**Records supplied**:
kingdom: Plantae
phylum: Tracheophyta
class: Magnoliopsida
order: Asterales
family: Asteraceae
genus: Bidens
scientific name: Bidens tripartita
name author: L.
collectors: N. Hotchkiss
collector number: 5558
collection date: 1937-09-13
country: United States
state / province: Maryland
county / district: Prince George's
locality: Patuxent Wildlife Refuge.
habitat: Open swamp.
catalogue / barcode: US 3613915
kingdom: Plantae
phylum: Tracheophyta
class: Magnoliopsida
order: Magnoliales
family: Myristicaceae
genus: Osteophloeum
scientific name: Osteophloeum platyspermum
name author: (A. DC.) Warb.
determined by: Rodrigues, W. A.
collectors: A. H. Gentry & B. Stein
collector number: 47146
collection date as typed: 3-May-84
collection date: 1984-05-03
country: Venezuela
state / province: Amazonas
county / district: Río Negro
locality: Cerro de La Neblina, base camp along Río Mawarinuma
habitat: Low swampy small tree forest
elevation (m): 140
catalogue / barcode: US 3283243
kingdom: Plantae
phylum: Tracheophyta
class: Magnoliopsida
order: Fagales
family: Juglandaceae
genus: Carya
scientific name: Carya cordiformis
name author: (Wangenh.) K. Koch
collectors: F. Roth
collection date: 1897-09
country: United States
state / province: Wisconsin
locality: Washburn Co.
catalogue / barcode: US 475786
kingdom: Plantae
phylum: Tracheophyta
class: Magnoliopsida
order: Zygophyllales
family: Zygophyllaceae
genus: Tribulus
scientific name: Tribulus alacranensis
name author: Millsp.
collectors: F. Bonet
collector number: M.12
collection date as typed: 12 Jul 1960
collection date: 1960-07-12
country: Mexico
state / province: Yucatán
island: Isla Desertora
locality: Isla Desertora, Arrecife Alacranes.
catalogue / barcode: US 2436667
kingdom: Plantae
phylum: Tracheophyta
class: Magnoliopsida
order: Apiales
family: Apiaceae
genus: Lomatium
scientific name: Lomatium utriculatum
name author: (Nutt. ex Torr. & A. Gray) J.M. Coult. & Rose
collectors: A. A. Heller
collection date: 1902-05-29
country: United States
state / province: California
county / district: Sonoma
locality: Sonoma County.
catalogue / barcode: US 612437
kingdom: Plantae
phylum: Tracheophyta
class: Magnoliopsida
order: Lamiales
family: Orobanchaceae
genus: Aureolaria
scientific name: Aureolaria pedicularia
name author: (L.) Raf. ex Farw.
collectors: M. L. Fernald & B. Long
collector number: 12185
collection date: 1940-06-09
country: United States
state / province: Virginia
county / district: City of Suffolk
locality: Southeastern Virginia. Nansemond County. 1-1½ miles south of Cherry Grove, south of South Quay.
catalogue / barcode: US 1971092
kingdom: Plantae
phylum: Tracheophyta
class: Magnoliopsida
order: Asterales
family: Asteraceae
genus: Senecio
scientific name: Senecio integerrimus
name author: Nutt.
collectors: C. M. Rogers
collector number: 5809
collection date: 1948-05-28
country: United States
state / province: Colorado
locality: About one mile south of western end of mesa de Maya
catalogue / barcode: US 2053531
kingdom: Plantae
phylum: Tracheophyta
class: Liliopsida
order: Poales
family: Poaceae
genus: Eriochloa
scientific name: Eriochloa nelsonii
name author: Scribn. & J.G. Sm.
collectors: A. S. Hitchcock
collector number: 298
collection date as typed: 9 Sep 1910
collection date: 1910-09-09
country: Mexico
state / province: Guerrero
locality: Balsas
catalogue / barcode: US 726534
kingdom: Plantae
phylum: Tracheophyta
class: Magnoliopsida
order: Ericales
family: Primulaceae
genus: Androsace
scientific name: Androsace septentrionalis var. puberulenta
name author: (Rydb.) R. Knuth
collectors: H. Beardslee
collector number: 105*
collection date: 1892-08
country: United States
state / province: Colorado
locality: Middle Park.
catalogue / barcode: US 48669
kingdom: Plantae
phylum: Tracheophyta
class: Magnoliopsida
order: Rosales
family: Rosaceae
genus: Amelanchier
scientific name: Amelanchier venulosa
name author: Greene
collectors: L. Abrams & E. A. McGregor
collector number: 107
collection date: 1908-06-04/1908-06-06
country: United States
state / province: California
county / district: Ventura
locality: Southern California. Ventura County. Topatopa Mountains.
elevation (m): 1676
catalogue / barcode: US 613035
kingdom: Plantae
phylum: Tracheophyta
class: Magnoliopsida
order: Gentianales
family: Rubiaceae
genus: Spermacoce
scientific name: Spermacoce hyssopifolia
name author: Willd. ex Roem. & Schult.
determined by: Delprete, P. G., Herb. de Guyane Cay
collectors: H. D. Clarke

**Stated goal**: Convert every line of the rows above into a two-column Markdown table, numbering the lines in order under "Line" and putting each line under "Text," with blank lines left out.

**Full answer**:
| Line | Text |
|---|---|
| 1 | kingdom: Plantae |
| 2 | phylum: Tracheophyta |
| 3 | class: Magnoliopsida |
| 4 | order: Asterales |
| 5 | family: Asteraceae |
| 6 | genus: Bidens |
| 7 | scientific name: Bidens tripartita |
| 8 | name author: L. |
| 9 | collectors: N. Hotchkiss |
| 10 | collector number: 5558 |
| 11 | collection date: 1937-09-13 |
| 12 | country: United States |
| 13 | state / province: Maryland |
| 14 | county / district: Prince George's |
| 15 | locality: Patuxent Wildlife Refuge. |
| 16 | habitat: Open swamp. |
| 17 | catalogue / barcode: US 3613915 |
| 18 | kingdom: Plantae |
| 19 | phylum: Tracheophyta |
| 20 | class: Magnoliopsida |
| 21 | order: Magnoliales |
| 22 | family: Myristicaceae |
| 23 | genus: Osteophloeum |
| 24 | scientific name: Osteophloeum platyspermum |
| 25 | name author: (A. DC.) Warb. |
| 26 | determined by: Rodrigues, W. A. |
| 27 | collectors: A. H. Gentry & B. Stein |
| 28 | collector number: 47146 |
| 29 | collection date as typed: 3-May-84 |
| 30 | collection date: 1984-05-03 |
| 31 | country: Venezuela |
| 32 | state / province: Amazonas |
| 33 | county / district: Río Negro |
| 34 | locality: Cerro de La Neblina, base camp along Río Mawarinuma |
| 35 | habitat: Low swampy small tree forest |
| 36 | elevation (m): 140 |
| 37 | catalogue / barcode: US 3283243 |
| 38 | kingdom: Plantae |
| 39 | phylum: Tracheophyta |
| 40 | class: Magnoliopsida |
| 41 | order: Fagales |
| 42 | family: Juglandaceae |
| 43 | genus: Carya |
| 44 | scientific name: Carya cordiformis |
| 45 | name author: (Wangenh.) K. Koch |
| 46 | collectors: F. Roth |
| 47 | collection date: 1897-09 |
| 48 | country: United States |
| 49 | state / province: Wisconsin |
| 50 | locality: Washburn Co. |
| 51 | catalogue / barcode: US 475786 |
| 52 | kingdom: Plantae |
| 53 | phylum: Tracheophyta |
| 54 | class: Magnoliopsida |
| 55 | order: Zygophyllales |
| 56 | family: Zygophyllaceae |
| 57 | genus: Tribulus |
| 58 | scientific name: Tribulus alacranensis |
| 59 | name author: Millsp. |
| 60 | collectors: F. Bonet |
| 61 | collector number: M.12 |
| 62 | collection date as typed: 12 Jul 1960 |
| 63 | collection date: 1960-07-12 |
| 64 | country: Mexico |
| 65 | state / province: Yucatán |
| 66 | island: Isla Desertora |
| 67 | locality: Isla Desertora, Arrecife Alacranes. |
| 68 | catalogue / barcode: US 2436667 |
| 69 | kingdom: Plantae |
| 70 | phylum: Tracheophyta |
| 71 | class: Magnoliopsida |
| 72 | order: Apiales |
| 73 | family: Apiaceae |
| 74 | genus: Lomatium |
| 75 | scientific name: Lomatium utriculatum |
| 76 | name author: (Nutt. ex Torr. & A. Gray) J.M. Coult. & Rose |
| 77 | collectors: A. A. Heller |
| 78 | collection date: 1902-05-29 |
| 79 | country: United States |
| 80 | state / province: California |
| 81 | county / district: Sonoma |
| 82 | locality: Sonoma County. |
| 83 | catalogue / barcode: US 612437 |
| 84 | kingdom: Plantae |
| 85 | phylum: Tracheophyta |
| 86 | class: Magnoliopsida |
| 87 | order: Lamiales |
| 88 | family: Orobanchaceae |
| 89 | genus: Aureolaria |
| 90 | scientific name: Aureolaria pedicularia |
| 91 | name author: (L.) Raf. ex Farw. |
| 92 | collectors: M. L. Fernald & B. Long |
| 93 | collector number: 12185 |
| 94 | collection date: 1940-06-09 |
| 95 | country: United States |
| 96 | state / province: Virginia |
| 97 | county / district: City of Suffolk |
| 98 | locality: Southeastern Virginia. Nansemond County. 1-1½ miles south of Cherry Grove, south of South Quay. |
| 99 | catalogue / barcode: US 1971092 |
| 100 | kingdom: Plantae |
| 101 | phylum: Tracheophyta |
| 102 | class: Magnoliopsida |
| 103 | order: Asterales |
| 104 | family: Asteraceae |
| 105 | genus: Senecio |
| 106 | scientific name: Senecio integerrimus |
| 107 | name author: Nutt. |
| 108 | collectors: C. M. Rogers |
| 109 | collector number: 5809 |
| 110 | collection date: 1948-05-28 |
| 111 | country: United States |
| 112 | state / province: Colorado |
| 113 | locality: About one mile south of western end of mesa de Maya |
| 114 | catalogue / barcode: US 2053531 |
| 115 | kingdom: Plantae |
| 116 | phylum: Tracheophyta |
| 117 | class: Liliopsida |
| 118 | order: Poales |
| 119 | family: Poaceae |
| 120 | genus: Eriochloa |
| 121 | scientific name: Eriochloa nelsonii |
| 122 | name author: Scribn. & J.G. Sm. |
| 123 | collectors: A. S. Hitchcock |
| 124 | collector number: 298 |
| 125 | collection date as typed: 9 Sep 1910 |
| 126 | collection date: 1910-09-09 |
| 127 | country: Mexico |
| 128 | state / province: Guerrero |
| 129 | locality: Balsas |
| 130 | catalogue / barcode: US 726534 |
| 131 | kingdom: Plantae |
| 132 | phylum: Tracheophyta |
| 133 | class: Magnoliopsida |
| 134 | order: Ericales |
| 135 | family: Primulaceae |
| 136 | genus: Androsace |
| 137 | scientific name: Androsace septentrionalis var. puberulenta |
| 138 | name author: (Rydb.) R. Knuth |
| 139 | collectors: H. Beardslee |
| 140 | collector number: 105* |
| 141 | collection date: 1892-08 |
| 142 | country: United States |
| 143 | state / province: Colorado |
| 144 | locality: Middle Park. |
| 145 | catalogue / barcode: US 48669 |
| 146 | kingdom: Plantae |
| 147 | phylum: Tracheophyta |
| 148 | class: Magnoliopsida |
| 149 | order: Rosales |
| 150 | family: Rosaceae |
| 151 | genus: Amelanchier |
| 152 | scientific name: Amelanchier venulosa |
| 153 | name author: Greene |
| 154 | collectors: L. Abrams & E. A. McGregor |
| 155 | collector number: 107 |
| 156 | collection date: 1908-06-04/1908-06-06 |
| 157 | country: United States |
| 158 | state / province: California |
| 159 | county / district: Ventura |
| 160 | locality: Southern California. Ventura County. Topatopa Mountains. |
| 161 | elevation (m): 1676 |
| 162 | catalogue / barcode: US 613035 |
| 163 | kingdom: Plantae |
| 164 | phylum: Tracheophyta |
| 165 | class: Magnoliopsida |
| 166 | order: Gentianales |
| 167 | family: Rubiaceae |
| 168 | genus: Spermacoce |
| 169 | scientific name: Spermacoce hyssopifolia |
| 170 | name author: Willd. ex Roem. & Schult. |
| 171 | determined by: Delprete, P. G., Herb. de Guyane Cay |
| 172 | collectors: H. D. Clarke |